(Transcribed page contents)

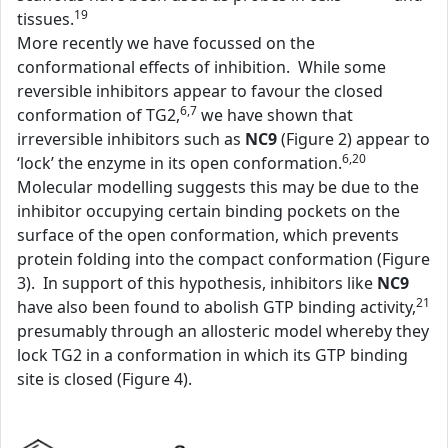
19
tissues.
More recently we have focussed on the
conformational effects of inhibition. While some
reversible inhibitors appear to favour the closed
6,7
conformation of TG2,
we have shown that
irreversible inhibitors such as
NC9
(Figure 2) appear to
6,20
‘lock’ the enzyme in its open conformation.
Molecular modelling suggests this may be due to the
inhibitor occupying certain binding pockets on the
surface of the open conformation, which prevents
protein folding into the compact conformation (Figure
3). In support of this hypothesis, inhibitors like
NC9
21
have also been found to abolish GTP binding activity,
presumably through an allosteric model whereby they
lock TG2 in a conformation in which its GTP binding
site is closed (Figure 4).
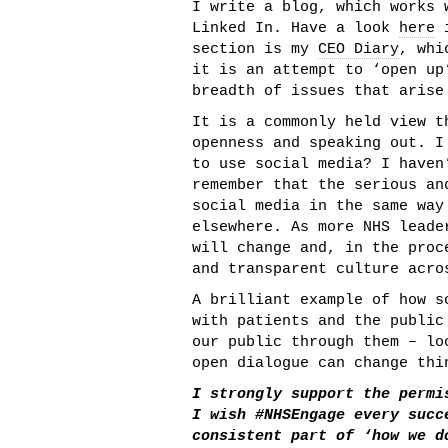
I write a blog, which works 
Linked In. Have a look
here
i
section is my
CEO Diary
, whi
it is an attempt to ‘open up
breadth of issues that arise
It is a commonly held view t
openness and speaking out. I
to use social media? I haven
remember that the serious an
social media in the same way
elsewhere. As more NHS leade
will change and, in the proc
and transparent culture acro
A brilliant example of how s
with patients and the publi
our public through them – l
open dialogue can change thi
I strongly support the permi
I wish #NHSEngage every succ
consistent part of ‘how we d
* * *
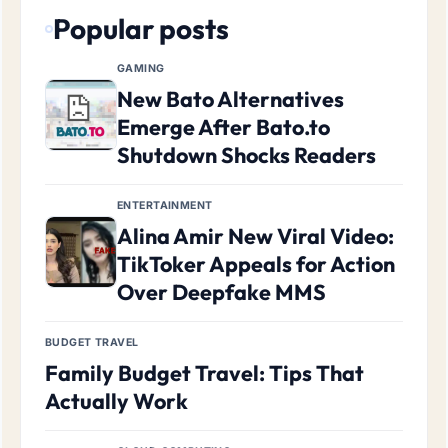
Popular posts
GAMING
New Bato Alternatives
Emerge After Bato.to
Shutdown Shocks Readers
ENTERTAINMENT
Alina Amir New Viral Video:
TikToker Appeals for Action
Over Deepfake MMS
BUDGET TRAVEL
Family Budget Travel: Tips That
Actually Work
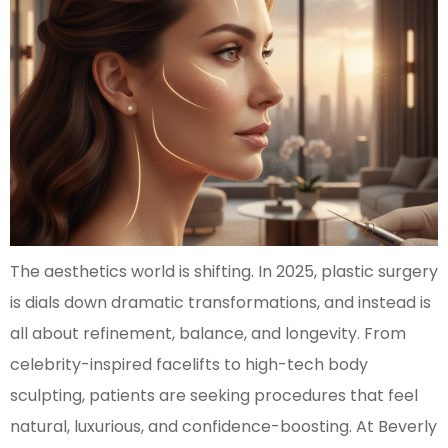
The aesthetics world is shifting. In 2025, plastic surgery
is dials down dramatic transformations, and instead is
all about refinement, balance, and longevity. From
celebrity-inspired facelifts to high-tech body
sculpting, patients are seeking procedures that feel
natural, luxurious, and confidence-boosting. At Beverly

Assigned task
Tally every line of the data that includes "appear". Report the number and nothing more.

Result below
2